Even though this is the most important financial decision ever taken in Ireland, we have been kept completely in the dark.  Here at last was a chink of light.

Schauble stated categorically that the disastrous blanket bank guarantee was an Irish decision alone.  It was not forced on us by Germany or the European Central Bank or the IMF, as has often been suggested.  According to him, we dug our own grave.

This is a vitally important issue for Ireland because it was this decision, effectively turning the mountain of debt owed by the banks into sovereign debt owed by the Irish taxpayer, that caused us to go under.

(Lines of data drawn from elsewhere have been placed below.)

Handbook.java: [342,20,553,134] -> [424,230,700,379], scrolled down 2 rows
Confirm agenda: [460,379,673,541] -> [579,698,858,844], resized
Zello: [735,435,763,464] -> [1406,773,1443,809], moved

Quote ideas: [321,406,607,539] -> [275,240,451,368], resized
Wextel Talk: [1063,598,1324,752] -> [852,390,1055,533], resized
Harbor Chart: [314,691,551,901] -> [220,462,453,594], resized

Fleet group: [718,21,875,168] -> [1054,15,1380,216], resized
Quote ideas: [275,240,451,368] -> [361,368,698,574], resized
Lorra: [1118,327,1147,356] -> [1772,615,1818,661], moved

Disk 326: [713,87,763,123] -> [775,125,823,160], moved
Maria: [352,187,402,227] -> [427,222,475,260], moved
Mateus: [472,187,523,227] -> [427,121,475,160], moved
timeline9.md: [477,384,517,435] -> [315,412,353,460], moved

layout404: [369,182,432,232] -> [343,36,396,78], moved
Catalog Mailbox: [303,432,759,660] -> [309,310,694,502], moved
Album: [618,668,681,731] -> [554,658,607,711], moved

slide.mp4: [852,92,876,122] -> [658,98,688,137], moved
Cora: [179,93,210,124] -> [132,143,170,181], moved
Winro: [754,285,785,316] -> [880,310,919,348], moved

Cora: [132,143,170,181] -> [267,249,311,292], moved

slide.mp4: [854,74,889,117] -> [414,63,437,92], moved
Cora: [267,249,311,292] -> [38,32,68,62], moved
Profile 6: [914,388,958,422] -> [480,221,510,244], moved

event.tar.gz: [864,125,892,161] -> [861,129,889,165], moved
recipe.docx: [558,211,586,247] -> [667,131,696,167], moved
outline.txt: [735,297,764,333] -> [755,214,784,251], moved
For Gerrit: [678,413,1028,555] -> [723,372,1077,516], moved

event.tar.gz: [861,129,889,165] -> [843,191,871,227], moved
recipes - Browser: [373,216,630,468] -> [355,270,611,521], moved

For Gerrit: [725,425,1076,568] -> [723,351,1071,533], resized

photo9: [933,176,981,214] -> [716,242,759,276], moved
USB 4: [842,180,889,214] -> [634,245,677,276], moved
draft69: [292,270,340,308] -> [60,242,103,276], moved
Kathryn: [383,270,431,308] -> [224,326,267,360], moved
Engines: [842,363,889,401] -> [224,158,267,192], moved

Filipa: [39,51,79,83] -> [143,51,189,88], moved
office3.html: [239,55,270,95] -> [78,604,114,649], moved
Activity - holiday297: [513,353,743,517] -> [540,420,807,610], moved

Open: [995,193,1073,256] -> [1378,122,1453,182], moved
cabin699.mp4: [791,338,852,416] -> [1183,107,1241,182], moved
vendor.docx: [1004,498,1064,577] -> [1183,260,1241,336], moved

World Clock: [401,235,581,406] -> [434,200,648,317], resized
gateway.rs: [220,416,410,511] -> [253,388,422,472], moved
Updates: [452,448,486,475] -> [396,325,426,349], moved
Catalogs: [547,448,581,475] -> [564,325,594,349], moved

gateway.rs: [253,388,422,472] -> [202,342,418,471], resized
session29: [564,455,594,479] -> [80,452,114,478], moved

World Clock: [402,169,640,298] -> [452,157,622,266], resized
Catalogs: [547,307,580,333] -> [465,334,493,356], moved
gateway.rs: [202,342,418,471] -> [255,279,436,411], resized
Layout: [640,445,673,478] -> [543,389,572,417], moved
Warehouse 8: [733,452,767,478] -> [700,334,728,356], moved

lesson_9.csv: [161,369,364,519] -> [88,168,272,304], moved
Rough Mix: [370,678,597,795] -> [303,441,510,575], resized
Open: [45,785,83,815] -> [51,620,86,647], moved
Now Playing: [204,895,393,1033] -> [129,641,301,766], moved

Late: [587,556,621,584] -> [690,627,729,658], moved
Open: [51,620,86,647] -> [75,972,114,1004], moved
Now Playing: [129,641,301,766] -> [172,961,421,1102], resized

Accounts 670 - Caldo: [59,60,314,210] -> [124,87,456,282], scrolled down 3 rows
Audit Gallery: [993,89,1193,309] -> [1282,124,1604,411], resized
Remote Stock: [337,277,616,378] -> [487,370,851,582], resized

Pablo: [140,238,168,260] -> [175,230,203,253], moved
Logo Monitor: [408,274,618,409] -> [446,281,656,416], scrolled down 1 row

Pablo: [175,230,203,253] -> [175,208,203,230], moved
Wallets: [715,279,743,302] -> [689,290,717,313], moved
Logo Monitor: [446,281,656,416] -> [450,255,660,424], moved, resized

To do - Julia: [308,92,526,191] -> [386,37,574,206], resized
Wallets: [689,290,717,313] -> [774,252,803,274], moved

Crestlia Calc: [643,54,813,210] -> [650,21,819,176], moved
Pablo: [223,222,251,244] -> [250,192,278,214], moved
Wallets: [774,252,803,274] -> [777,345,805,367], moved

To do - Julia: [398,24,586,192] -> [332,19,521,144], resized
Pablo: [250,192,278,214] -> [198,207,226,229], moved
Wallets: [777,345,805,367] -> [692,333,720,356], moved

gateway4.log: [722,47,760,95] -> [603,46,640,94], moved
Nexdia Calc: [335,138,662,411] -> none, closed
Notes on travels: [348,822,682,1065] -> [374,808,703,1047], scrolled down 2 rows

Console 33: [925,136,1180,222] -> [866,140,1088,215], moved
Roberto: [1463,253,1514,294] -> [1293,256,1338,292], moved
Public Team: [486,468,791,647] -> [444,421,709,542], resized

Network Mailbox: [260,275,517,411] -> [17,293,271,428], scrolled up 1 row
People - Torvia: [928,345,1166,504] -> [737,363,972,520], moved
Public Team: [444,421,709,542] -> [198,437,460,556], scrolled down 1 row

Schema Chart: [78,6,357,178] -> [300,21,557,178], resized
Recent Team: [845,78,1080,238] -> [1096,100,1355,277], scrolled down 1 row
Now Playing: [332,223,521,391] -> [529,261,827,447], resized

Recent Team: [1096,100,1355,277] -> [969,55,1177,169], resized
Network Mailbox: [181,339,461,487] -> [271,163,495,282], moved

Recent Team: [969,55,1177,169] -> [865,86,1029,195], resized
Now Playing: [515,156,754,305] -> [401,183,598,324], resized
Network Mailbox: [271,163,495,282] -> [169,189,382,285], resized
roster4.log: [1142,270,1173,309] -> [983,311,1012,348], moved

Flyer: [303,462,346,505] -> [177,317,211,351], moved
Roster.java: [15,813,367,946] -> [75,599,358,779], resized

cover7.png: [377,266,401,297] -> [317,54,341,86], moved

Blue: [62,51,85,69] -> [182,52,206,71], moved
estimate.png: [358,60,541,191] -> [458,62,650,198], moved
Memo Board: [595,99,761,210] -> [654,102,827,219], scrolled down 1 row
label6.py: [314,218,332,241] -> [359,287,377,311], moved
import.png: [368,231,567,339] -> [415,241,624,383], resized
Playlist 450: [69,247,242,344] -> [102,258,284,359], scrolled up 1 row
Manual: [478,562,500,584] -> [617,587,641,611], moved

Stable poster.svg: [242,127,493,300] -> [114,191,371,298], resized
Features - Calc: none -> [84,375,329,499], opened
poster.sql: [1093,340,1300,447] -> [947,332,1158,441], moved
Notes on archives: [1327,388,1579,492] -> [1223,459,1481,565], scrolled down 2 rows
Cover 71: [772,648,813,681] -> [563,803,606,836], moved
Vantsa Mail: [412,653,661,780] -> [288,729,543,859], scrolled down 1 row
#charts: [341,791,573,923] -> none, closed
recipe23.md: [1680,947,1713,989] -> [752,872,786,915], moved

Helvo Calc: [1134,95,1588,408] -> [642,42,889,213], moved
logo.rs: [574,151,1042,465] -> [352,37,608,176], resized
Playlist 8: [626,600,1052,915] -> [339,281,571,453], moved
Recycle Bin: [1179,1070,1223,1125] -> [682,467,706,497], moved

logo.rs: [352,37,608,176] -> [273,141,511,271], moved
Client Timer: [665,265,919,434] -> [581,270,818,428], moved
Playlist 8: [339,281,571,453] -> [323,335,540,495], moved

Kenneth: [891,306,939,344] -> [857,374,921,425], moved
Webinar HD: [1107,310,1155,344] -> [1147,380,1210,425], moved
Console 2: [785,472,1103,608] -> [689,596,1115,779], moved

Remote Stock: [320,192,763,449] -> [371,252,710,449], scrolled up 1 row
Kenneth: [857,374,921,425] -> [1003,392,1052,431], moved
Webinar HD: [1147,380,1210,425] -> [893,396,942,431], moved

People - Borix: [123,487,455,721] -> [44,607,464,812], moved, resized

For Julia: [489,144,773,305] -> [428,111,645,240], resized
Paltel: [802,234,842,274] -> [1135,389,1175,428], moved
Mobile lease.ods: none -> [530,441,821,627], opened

Despite what Schauble says, we don't know how much pressure was put on Ireland at the time to give the guarantee, even if the final decision was left to us.  We do know, however, that it was an absolute condition of us getting the EU-IMF €85 billion bailout in 2010 that all depositors, bondholders and other lenders to our banks had to be paid back in full.

It was the EU view that any default by Irish banks could cause "contagion" across European banks and a possible bank run in some countries.  So us failing to pay back some big investors/depositors or imposing a haircut on bondholders was out of the question.

So Ireland bit the bullet and started paying back all the bondholders and investors, a process that is now almost complete and was achieved with bailout money that has to be paid back.   

Since then we have seen the EU policy  on this question shift in Greece and now in Cyprus.  It seems that now bondholders or depositors can and will be burned if an EU bank gets into trouble.

What this means, of course, is that the EU is now admitting that the full bank debt repayment policy it imposed on Ireland, either in September 2008 or in the couple of years after that, was wrong. 

Forcing Ireland to transform all the private bank debt into sovereign taxpayer debt was wrong.

Despite this effective admission, however, the EU is not changing its policy towards Ireland on the debt question.   We got a half promise last year that private bank debt and sovereign debt would be separated in EU countries that got into trouble.  

We argued that this should be applied retrospectively to us.   But so far, despite the Cyprus deal, nothing has been done.

If it did happen, the new EU financial rescue funds could take over our bank debt and leave the Irish taxpayer to deal with our budget deficit debt.  If Spain and Italy get into deeper trouble, you can be sure that some variation of this will happen.  Either that or more depositors/bondholders will be getting a haircut.

Ireland's problem is that it was the first country to get into trouble, and since then the rules of the game have changed. And in spite of all the sympathetic guff from our "colleagues" in Europe, no one cares too much that we have been left holding a very bad hand.

As you know, we recently got a deal from Europe on about half of our bank debt mountain (the Anglo-Irish half) which extended our repayment time for that part of the bailout money by a couple of decades.   But, crucially, it did not include any debt write down. 

We are also campaigning in Europe for a similar deal on the rest of the bank debt mountain, to push our bailout repayments on that out into the future.  But again there is no suggestion of a write down.

Morally, all of this stinks.  Ireland was forced into the dire position it is now in by the EU, but Europe does not want to share the cost of what has happened to us.  They refuse to help even though it was saving European banks and the euro that got us into the mess.  

Europe thinks it's okay now to change policy and offer different solutions to other countries, and that Ireland's taxpayers should carry on as before bearing a huge repayment burden.

The end of the state guarantee last week does not change any of this.  Nor does it mean Irish banks are out of the woods.  

There's a mountain of bad domestic mortgage debt coming down the tracks here which could make the Irish banks insolvent again.   Unless of course the Irish government puts more borrowed billions into them and the Irish taxpayer is again left to pay the bill.  Watch this space.